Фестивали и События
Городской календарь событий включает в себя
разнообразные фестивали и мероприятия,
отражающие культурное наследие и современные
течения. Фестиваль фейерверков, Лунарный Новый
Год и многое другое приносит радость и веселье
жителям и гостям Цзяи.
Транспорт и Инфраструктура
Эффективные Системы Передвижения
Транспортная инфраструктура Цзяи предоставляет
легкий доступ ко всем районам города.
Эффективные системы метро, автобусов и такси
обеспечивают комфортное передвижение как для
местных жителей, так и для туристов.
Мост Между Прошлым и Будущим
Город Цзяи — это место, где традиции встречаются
■ ■ ■
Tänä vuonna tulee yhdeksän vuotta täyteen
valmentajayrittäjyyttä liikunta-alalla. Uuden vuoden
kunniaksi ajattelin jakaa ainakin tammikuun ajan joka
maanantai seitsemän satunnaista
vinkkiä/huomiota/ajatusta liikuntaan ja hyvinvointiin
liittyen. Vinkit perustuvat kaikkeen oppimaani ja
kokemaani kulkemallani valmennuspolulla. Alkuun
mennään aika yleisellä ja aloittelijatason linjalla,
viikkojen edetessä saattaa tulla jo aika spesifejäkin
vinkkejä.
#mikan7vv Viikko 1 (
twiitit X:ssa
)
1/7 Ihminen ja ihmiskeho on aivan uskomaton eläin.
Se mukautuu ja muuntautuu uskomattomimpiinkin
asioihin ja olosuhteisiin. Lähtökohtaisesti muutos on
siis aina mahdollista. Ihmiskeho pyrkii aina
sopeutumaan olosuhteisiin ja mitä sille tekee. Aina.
■ ■ ■
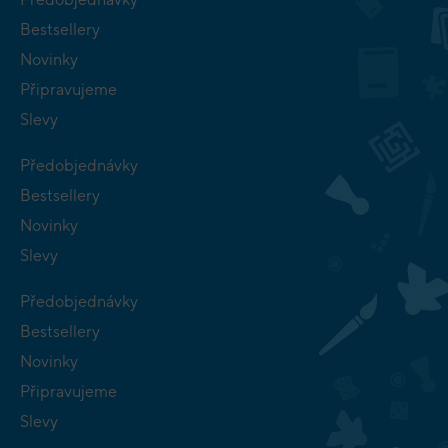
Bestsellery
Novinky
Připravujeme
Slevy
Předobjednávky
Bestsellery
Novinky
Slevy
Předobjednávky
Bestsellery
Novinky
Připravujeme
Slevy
■ ■ ■
What the task requires:
Return, word for word, the lines from the one with "Фестивали и События" through the one with "Город Цзяи —", both included, and nothing else from the rows.

Response below:
Фестивали и События
Городской календарь событий включает в себя
разнообразные фестивали и мероприятия,
отражающие культурное наследие и современные
течения. Фестиваль фейерверков, Лунарный Новый
Год и многое другое приносит радость и веселье
жителям и гостям Цзяи.
Транспорт и Инфраструктура
Эффективные Системы Передвижения
Транспортная инфраструктура Цзяи предоставляет
легкий доступ ко всем районам города.
Эффективные системы метро, автобусов и такси
обеспечивают комфортное передвижение как для
местных жителей, так и для туристов.
Мост Между Прошлым и Будущим
Город Цзяи — это место, где традиции встречаются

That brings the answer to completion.